-- WORK TO COMPLETE --
Please state which buildpack, according to the deployment overview below, is used to compile and run the application on Heroku.

[Opening EXCERPT PROVIDED section]

Deployment overview

Note: This application is no longer officially maintained as of January 2023. Feel free to use it, fork it, and patch it for your own needs.

This document provides a comprehensive overview of the deployment strategies, supported platforms, and critical configuration considerations for the TheExampleApp application. It is intended for developers responsible for deploying and maintaining the application in various environments.

Deployment options

TheExampleApp is a standard ASP.NET Core 2.1 application, which allows for a high degree of flexibility in deployment. The architecture is stateless, sourcing its content from the Contentful headless CMS, which simplifies scaling and deployment. The primary deployment methods are Platform-as-a-Service (PaaS) providers, containerization via Docker, or self-hosting on dedicated infrastructure.

Supported platforms

The application is pre-configured for several popular deployment targets.

Heroku

Heroku is a fully supported platform, offering a streamlined deployment process. The repository includes an app.json file, enabling one-click deployments. A hosted demo version is available at https://the-example-app-csharp.herokuapp.com/.

{
  "name": "The example app .NET",
  "description": "This is \"The Example App\", a reference for building your own applications using Contentful.",
  "repository": "https://github.com/contentful/the-example-app.csharp",
  "keywords": [ "aspnet", "core", "contentful", "example" ],
  "stack": "heroku-16",
  "website": "https://www.contentful.com/",
  "logo": "https://the-example-app-nodejs.herokuapp.com/images/logo-node.svg",
  "success_url": "/",
  "buildpacks": [
    {
      "url": "https://github.com/jincod/dotnetcore-buildpack"
    }
  ]
}

Key points for Heroku deployment:

• Buildpack: The deployment uses a custom .NET Core buildpack (jincod/dotnetcore-buildpack) to compile and run the application on the Heroku platform.
• Configuration: All configuration, especially Contentful credentials, must be set as Heroku "Config Vars". These will be injected as environment variables at runtime.
• Environment: The provided Dockerfile sets ASPNETCORE_ENVIRONMENT=Heroku by default, though this is not directly used by the buildpack deployment. It's a convention that could be used for environment-specific logic if needed.

[Closing EXCERPT PROVIDED section]
[Opening SUPPLIED ENTRIES section]

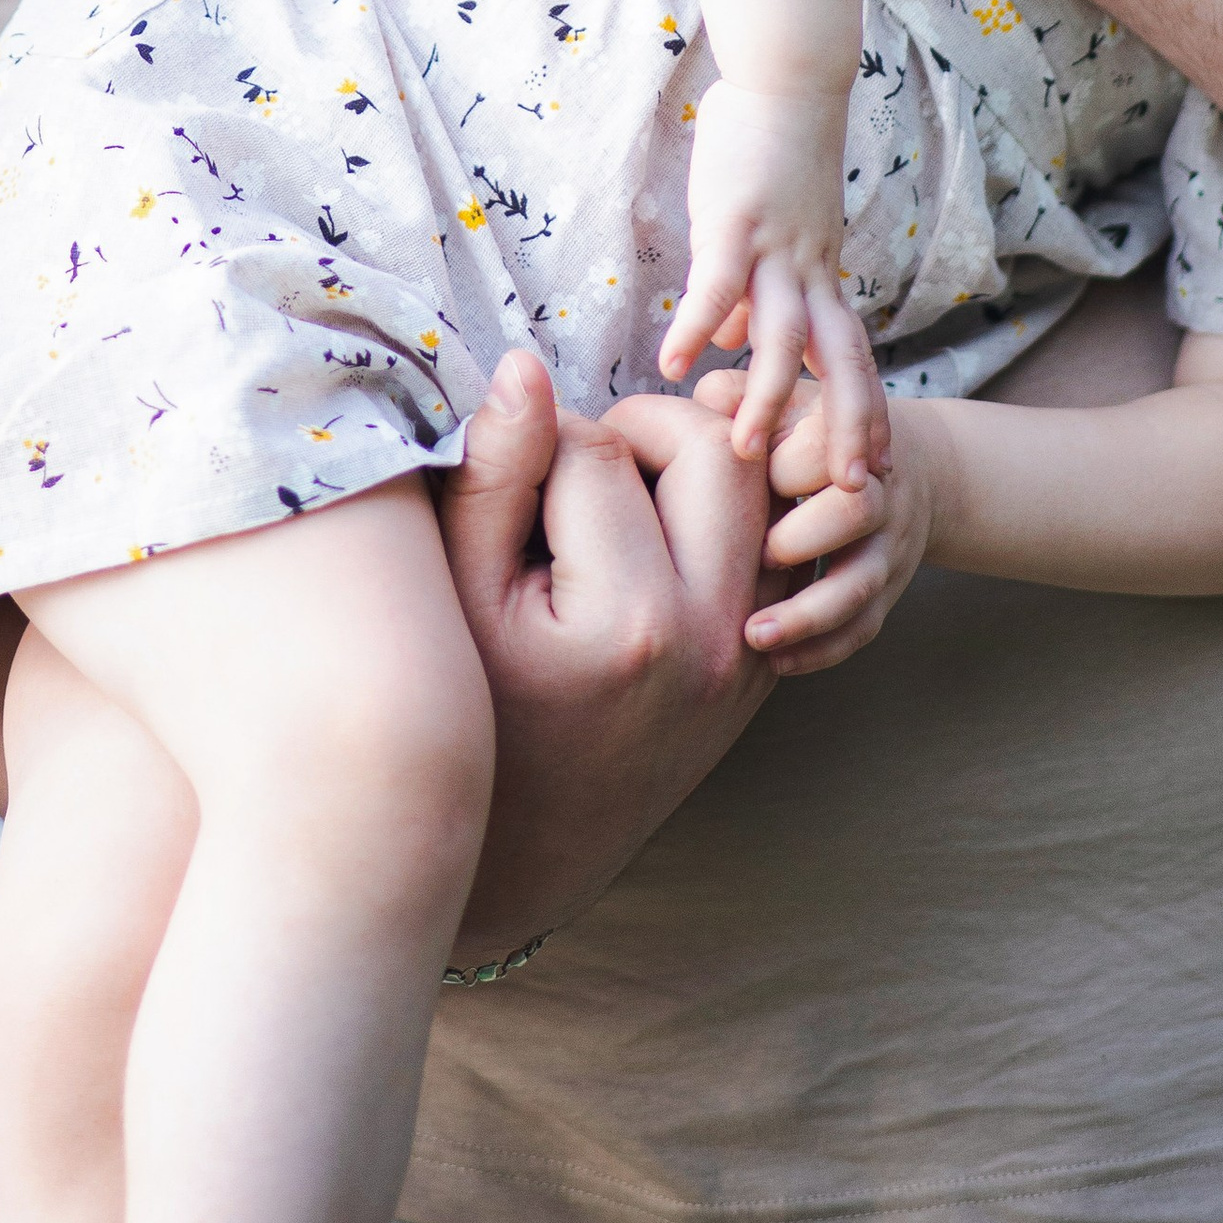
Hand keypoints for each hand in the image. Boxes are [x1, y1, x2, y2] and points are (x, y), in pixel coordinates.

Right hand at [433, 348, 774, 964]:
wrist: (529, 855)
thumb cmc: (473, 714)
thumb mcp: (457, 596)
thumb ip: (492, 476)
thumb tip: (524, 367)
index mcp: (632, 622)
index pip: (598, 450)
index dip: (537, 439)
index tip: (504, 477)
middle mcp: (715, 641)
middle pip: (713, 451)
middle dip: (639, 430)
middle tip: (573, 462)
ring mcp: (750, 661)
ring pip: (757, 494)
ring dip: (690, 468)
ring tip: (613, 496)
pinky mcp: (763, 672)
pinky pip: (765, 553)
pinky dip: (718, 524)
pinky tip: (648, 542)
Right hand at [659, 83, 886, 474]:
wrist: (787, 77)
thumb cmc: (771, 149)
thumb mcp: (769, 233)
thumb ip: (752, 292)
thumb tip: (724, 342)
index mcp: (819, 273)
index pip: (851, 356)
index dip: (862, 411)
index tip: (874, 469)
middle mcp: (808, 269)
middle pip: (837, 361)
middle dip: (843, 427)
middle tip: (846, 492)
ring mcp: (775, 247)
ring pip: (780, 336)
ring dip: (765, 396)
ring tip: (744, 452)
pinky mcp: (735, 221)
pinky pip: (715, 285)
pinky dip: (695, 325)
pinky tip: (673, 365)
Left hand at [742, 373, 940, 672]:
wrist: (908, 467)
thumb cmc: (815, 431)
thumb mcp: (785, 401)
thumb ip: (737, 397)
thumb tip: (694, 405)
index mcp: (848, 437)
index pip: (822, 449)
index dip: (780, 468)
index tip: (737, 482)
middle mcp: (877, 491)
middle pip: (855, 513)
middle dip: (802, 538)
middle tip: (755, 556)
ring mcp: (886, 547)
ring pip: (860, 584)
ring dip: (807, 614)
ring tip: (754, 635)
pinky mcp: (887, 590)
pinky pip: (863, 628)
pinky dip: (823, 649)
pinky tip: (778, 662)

[Closing SUPPLIED ENTRIES section]
[Opening SUPPLIED ENTRIES section]

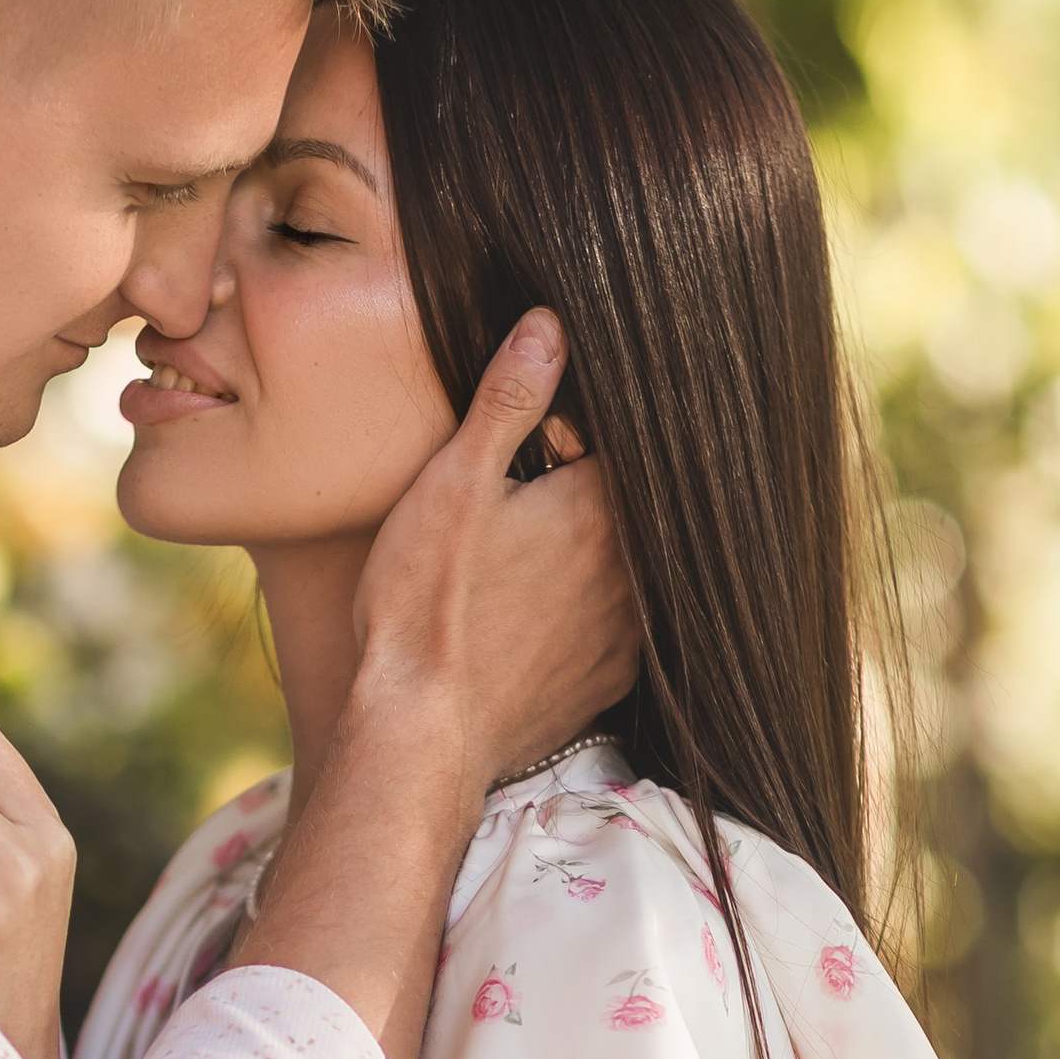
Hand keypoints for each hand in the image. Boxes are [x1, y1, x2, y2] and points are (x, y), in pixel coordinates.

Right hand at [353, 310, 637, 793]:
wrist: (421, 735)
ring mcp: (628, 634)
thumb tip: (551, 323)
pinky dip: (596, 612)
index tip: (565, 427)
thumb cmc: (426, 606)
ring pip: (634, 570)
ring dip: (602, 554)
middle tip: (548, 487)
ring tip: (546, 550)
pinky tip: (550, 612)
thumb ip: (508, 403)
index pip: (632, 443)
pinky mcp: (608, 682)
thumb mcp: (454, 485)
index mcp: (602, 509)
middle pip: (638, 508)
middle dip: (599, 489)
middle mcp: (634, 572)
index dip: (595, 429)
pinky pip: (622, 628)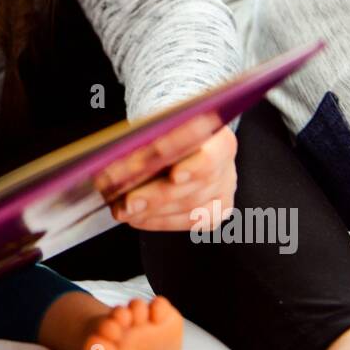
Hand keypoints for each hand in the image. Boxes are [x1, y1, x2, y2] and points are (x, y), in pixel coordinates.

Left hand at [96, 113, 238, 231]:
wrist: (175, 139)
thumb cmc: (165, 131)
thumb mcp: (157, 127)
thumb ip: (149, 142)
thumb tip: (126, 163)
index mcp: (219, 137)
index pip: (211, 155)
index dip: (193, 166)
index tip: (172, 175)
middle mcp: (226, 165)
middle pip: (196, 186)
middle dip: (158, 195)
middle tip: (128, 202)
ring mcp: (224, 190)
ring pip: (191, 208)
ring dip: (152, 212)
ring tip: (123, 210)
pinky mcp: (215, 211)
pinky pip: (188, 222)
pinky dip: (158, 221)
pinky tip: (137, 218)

[Closing SUPPLIED ENTRIES section]

-- SOLVED EXERCISE --
A custom .NET Core buildpack, jincod/dotnetcore-buildpack.